With the internet employment clearing houses you can find people with EXACTLY the skills you think you need as an employer. No one you have now will be that in their eyes. There is no time to train you, to develop you, to grow you even if you have given them 15 good years, they want what they want and they want it now. That means they will go outside to get it.

So what do you do when you hear the harvester in the distance? Do all the preparations, do all the polishing, do all the resume development and take it to the marketplace. There is where you will find someone looking for exactly what YOU are. There is your place to grow and be what you want to be.

Don’t want to really leave that comfortable company you have been at? Then once you have an offer from someone else, bring it back to the home business. Tell them you have an outside offer but would like to stay at home. When they see that another business or competitor has seen value in you that they did not, they might just have a new look and give you that position you have been thinking of. Your validation by an outside company is much more valuable than your supposition that inside the business they really do recognize your full suite of abilities. If not, take the walk and get over it.
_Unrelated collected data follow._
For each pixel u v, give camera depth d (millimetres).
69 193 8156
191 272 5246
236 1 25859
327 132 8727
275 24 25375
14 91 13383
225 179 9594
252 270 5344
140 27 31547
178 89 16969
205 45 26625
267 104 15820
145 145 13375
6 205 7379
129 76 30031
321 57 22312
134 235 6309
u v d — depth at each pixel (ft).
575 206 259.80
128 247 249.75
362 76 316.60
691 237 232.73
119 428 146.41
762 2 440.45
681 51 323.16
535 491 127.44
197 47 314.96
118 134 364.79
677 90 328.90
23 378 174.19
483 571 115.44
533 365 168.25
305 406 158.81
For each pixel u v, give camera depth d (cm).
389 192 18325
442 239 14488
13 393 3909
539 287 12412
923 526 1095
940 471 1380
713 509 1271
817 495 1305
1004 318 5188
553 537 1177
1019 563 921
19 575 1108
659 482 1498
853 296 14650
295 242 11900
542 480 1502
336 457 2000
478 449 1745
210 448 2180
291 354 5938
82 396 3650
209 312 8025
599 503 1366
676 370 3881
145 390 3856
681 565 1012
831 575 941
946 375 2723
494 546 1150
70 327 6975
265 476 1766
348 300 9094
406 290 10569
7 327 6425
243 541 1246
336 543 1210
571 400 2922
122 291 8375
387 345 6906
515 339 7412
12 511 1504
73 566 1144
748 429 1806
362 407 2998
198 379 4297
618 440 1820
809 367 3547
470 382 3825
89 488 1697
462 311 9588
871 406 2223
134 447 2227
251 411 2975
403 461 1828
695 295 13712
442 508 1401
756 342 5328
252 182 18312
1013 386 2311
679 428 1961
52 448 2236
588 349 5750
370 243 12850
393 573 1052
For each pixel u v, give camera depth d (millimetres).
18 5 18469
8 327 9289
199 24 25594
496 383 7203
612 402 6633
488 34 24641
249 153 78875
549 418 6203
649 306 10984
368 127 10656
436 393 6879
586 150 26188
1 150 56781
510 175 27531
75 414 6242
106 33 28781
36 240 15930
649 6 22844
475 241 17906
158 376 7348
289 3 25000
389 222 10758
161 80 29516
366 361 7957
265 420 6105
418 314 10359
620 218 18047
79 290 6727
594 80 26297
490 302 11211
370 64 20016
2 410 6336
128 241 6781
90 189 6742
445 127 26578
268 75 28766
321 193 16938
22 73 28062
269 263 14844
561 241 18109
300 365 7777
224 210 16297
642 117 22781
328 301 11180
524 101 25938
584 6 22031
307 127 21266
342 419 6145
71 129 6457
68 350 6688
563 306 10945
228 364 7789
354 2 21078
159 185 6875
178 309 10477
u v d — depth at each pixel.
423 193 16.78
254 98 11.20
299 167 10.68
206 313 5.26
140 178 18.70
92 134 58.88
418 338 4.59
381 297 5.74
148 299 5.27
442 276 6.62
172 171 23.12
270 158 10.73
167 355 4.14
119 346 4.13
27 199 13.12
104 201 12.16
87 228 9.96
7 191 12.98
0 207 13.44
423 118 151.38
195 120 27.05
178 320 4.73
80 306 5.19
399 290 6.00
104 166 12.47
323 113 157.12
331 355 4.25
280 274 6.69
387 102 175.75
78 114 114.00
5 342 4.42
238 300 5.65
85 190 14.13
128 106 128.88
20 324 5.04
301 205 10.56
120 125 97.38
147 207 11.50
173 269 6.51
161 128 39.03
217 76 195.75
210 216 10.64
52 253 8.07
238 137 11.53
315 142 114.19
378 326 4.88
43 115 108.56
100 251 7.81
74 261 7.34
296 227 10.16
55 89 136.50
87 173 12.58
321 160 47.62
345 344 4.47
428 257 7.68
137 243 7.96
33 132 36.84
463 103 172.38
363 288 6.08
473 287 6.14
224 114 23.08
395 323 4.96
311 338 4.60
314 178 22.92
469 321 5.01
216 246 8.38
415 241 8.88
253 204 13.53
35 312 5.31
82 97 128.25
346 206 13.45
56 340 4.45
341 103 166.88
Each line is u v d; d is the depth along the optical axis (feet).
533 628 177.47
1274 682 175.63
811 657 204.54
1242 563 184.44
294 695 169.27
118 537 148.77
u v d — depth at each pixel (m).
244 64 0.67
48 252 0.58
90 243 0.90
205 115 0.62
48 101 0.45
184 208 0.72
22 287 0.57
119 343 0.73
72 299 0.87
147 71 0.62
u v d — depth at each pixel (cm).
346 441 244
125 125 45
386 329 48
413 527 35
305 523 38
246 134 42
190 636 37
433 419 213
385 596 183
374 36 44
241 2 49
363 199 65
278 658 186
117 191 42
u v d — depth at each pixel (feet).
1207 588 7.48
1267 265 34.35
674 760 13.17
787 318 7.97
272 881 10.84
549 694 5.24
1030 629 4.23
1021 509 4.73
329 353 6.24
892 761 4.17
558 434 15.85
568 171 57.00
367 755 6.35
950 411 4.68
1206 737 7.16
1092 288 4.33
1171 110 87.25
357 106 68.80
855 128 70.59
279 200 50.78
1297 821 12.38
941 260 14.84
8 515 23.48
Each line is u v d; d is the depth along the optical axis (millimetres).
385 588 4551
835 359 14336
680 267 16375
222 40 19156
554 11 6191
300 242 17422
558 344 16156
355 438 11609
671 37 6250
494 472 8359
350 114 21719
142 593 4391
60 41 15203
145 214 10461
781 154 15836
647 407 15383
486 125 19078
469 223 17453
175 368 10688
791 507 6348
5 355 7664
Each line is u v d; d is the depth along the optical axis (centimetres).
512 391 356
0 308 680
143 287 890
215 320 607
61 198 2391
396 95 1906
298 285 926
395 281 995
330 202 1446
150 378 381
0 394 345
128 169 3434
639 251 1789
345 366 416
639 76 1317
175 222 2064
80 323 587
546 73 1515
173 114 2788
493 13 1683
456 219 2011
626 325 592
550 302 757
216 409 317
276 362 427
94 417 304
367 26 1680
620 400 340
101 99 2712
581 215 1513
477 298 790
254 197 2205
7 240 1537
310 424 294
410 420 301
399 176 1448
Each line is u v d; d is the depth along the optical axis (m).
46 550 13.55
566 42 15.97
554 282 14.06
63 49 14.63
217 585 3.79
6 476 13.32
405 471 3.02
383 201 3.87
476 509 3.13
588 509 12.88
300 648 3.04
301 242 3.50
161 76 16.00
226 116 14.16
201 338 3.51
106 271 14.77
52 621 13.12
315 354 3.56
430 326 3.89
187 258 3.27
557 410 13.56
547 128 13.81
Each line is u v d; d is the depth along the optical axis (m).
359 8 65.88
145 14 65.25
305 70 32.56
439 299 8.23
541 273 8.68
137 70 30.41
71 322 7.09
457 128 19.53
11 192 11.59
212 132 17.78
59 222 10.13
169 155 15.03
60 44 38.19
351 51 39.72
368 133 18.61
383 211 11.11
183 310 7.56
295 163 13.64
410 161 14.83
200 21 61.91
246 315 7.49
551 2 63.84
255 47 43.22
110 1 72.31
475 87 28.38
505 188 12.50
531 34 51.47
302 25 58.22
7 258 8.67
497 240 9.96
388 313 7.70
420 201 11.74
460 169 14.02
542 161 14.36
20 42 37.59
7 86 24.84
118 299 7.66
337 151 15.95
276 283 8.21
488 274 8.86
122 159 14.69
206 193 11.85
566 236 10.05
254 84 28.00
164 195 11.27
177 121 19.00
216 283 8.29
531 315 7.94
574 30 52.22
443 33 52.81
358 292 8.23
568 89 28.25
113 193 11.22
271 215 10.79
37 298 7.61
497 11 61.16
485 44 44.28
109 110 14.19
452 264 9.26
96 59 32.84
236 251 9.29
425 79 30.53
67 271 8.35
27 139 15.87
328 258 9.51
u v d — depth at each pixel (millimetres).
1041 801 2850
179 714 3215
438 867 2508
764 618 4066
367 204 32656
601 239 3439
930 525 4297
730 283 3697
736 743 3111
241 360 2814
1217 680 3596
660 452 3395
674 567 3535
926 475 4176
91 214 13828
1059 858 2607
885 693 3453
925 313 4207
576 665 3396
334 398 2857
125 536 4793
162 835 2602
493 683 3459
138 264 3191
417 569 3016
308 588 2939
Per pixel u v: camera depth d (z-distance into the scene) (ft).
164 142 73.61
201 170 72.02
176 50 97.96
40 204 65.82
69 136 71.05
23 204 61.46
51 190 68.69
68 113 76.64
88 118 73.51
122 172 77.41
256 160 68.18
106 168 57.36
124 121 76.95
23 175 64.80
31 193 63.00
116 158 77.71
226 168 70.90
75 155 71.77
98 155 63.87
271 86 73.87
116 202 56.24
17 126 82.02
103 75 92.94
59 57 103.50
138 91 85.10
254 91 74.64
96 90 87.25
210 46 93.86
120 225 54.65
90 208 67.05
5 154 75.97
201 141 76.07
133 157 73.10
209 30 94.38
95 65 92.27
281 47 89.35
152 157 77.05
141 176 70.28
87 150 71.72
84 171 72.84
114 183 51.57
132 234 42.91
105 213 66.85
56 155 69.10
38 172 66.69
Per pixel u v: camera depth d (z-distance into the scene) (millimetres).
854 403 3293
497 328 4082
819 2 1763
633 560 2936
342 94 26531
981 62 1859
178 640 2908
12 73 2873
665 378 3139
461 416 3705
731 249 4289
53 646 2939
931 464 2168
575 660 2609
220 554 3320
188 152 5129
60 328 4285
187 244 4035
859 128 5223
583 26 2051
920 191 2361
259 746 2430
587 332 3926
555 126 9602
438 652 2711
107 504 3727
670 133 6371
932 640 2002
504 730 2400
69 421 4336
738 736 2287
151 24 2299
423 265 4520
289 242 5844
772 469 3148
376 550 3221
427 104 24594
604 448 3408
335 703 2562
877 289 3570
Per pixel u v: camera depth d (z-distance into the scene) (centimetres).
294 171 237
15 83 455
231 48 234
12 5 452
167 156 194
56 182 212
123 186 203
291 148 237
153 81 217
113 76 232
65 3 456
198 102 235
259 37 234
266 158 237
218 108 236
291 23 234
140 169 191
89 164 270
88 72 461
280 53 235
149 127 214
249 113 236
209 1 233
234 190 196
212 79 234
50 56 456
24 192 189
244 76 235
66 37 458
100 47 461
Several times in my career I have staffed myself out of my job by developing and promoting people from the team. On some occasions the company had nothing else for me to do and we parted on good terms. The rest of the time the company gave me something else to do but each time it turned into the cornfield.

And you can never forget that once the corn ripens, it will be harvested. No one leaves mature corn on the stalk.

Please don’t misunderstand, there are some firms that are exceptions to the rule and promote from within as a priority (one of them a much misunderstood big box retailer). And my wish for you is that you are not in a cornfield, and don’t end up in one someday but if you do, don’t follow the best solution as noted in the WSJ article.

“Spend more time preparing for an in-house move than for an outside vacancy. Internal hiring managers expect you to grasp every nuance of the business because you enjoy tremendous access to co-workers and corporate data.”

WRONG! Spend more time getting an outside job and bring back that acceptance in the marketplace to your current employer and your chances of staying (if that is what you really want to do) are better. You will never meet the standards of internal managers. Again, they can know too much about you and you about them and that is a deal breaker right from the start.

Bring credibility and credentials validated by your marketplace. That is the prize winning ear of corn. Otherwise, take on the new farm and see how you can do with tomatoes!